Indeed, the New York City of Taxi Driver is anything but glamorous and tourist-y. The streets are crime-addled, Times Square is a sleazy and gritty neighborhood rather than a tourist mecca, and prostitutes are almost ubiquitous. While another filmmaker who rose to prominence in the 1970s, Woody Allen, was famous for depicting New York as a romantic playground for urbane artists and intellectuals, Scorsese contrastingly presents an unforgiving and dirty island, overrun with criminals, hoods, and prostitutes. The “cleansing” that Travis writes about in his journal is not only a matter of cleaning the expected dirt that manifests in a big city, but a desire for infrastructural change. Travis calls for a political and moral cleansing of New York, but on whose terms?

The beginning of the movie also introduces us to a character who serves as a perfect surface for Travis’s obsessive projections, Betsy. Betsy is described as an angel, and Travis highlights the fact that she was wearing white when he first saw her, a symbol of purity and innocence in an otherwise filthy city. From the moment he sees her, Travis is obsessed with and possessive of Betsy, scrawling “THEY CANNOT TOUCH HER” in his journal. When he watches her from outside Palantine’s campaign offices, the camera zooms out quickly to reveal the menacing way he is watching her from the window. Travis’s obsession with Betsy is a perfect example of how his moral righteousness and desire to fix the world is more about imposing his own will on a world that he has difficulty relating to at all, let alone understanding. While Travis thinks he is being protective of Betsy, keeping an eye on her out of a sense of possessiveness and love, he is in fact alienating and concerning her by keeping such a "watchful" eye on her. Travis insists that he wants to avoid in “morbid self-attention,” yet his lack of self-awareness leads him, ironically, to miss that he in fact can see the whole world only as a reflection of his own views about it.
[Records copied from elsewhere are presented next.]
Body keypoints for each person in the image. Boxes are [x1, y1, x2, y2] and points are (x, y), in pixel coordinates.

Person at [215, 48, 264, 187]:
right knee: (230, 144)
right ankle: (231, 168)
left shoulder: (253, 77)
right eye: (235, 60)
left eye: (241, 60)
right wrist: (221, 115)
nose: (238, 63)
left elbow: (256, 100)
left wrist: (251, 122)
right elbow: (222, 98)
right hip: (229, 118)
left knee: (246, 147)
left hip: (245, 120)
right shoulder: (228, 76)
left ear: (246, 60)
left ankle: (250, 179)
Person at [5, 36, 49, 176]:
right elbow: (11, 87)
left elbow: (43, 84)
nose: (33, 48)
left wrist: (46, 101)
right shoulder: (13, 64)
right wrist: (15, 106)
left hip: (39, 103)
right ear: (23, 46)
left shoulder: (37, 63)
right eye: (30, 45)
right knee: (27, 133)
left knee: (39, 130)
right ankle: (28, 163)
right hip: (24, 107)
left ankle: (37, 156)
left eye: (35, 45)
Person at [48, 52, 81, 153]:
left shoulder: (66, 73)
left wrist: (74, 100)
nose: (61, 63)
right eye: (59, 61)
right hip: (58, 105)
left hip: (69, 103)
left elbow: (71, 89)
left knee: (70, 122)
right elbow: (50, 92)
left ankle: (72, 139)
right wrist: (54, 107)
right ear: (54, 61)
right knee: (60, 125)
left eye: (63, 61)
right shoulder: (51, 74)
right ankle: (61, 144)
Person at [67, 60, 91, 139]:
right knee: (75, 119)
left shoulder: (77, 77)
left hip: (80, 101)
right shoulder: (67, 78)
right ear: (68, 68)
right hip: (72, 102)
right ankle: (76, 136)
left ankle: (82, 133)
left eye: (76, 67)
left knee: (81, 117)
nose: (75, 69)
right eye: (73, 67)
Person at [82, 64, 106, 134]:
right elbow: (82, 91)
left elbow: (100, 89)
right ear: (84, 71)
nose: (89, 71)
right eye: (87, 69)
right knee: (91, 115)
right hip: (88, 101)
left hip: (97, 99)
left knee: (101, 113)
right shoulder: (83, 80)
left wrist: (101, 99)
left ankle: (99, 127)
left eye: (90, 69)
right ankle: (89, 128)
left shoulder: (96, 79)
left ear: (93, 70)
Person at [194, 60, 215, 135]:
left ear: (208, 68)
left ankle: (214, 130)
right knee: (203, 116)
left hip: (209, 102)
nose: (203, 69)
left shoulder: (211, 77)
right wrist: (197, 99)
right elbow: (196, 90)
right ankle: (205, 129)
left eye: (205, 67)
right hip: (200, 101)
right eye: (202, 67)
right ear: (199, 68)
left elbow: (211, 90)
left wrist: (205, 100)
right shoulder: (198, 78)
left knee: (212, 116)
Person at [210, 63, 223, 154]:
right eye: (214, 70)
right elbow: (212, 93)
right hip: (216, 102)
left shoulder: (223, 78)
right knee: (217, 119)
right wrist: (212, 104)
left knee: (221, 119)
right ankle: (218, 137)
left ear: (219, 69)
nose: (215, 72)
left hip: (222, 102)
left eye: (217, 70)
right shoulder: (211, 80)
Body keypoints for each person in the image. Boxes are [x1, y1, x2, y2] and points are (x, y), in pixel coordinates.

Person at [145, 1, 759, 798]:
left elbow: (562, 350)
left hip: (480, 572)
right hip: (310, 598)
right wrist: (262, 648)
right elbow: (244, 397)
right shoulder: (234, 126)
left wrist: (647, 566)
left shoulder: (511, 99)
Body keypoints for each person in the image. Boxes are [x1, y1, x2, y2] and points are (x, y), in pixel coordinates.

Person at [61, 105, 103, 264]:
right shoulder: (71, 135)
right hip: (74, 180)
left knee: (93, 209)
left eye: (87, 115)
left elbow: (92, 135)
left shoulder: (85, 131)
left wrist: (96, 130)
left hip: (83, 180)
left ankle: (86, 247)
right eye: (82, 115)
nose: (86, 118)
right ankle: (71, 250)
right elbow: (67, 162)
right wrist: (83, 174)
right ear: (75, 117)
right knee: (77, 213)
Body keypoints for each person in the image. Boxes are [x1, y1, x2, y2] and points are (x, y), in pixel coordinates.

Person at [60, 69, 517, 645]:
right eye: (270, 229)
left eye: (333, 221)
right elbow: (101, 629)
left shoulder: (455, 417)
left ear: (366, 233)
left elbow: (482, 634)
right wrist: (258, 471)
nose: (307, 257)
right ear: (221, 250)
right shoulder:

The fact that New York City, and midtown specifically, are dangerous places as depicted by the film is not helped by the fact that Travis is an essentially paranoid and a phobic person. Robert De Niro’s face is often smirking cockily, but one suspects that beneath the smirk is a real fear of the world around him, and a suspiciousness about the motives of others. When Tom comes to confront him about parking in front of Palantine’s office, Travis speeds away fearfully, without waiting to hear what Tom has to say. When Tom meets Wizard, Doughboy, and Charlie T at the diner, he is distracted by the sight of the black men sitting at a nearby table, which appears to make him nervous. When asked how things are going, he references a recent act of violence committed against a taxi driver and crushes up an Alka-Seltzer in his water. As menacing as Travis Bickle seems, the movie shows that his menace and resentment of the world comes from his fear of it; his darkness is a misguided reflection of the darkness of the world itself.